■ Task details:
Please pull out every line below that contains the string "white", copying each one in full.

***** Information supplied *****

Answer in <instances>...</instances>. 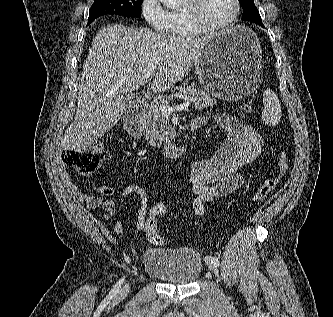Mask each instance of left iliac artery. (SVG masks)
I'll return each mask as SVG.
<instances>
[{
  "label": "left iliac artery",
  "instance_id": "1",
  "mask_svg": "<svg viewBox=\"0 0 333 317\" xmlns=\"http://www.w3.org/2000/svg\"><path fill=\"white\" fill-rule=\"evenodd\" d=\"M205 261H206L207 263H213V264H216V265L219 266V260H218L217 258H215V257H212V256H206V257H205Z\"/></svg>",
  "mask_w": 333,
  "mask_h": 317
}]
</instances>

*****
***** Information supplied *****

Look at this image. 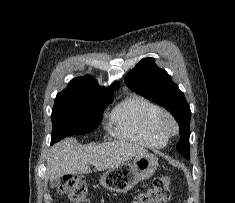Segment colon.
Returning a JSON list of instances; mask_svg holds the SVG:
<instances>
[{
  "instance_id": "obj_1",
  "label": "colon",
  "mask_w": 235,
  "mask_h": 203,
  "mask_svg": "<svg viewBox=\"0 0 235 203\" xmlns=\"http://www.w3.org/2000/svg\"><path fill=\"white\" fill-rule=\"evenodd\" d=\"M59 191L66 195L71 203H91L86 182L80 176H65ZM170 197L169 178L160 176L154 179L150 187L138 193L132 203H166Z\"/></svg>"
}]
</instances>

*****

■ Reply:
  "mask_svg": "<svg viewBox=\"0 0 333 317\" xmlns=\"http://www.w3.org/2000/svg\"><path fill=\"white\" fill-rule=\"evenodd\" d=\"M205 261H206L207 263H213V264H216V265L219 266V260H218L217 258H215V257H212V256H206V257H205Z\"/></svg>",
  "mask_svg": "<svg viewBox=\"0 0 235 203\" xmlns=\"http://www.w3.org/2000/svg\"><path fill=\"white\" fill-rule=\"evenodd\" d=\"M59 191L66 195L71 203H91L86 182L80 176H65ZM170 197L169 178L160 176L154 179L150 187L138 193L132 203H166Z\"/></svg>"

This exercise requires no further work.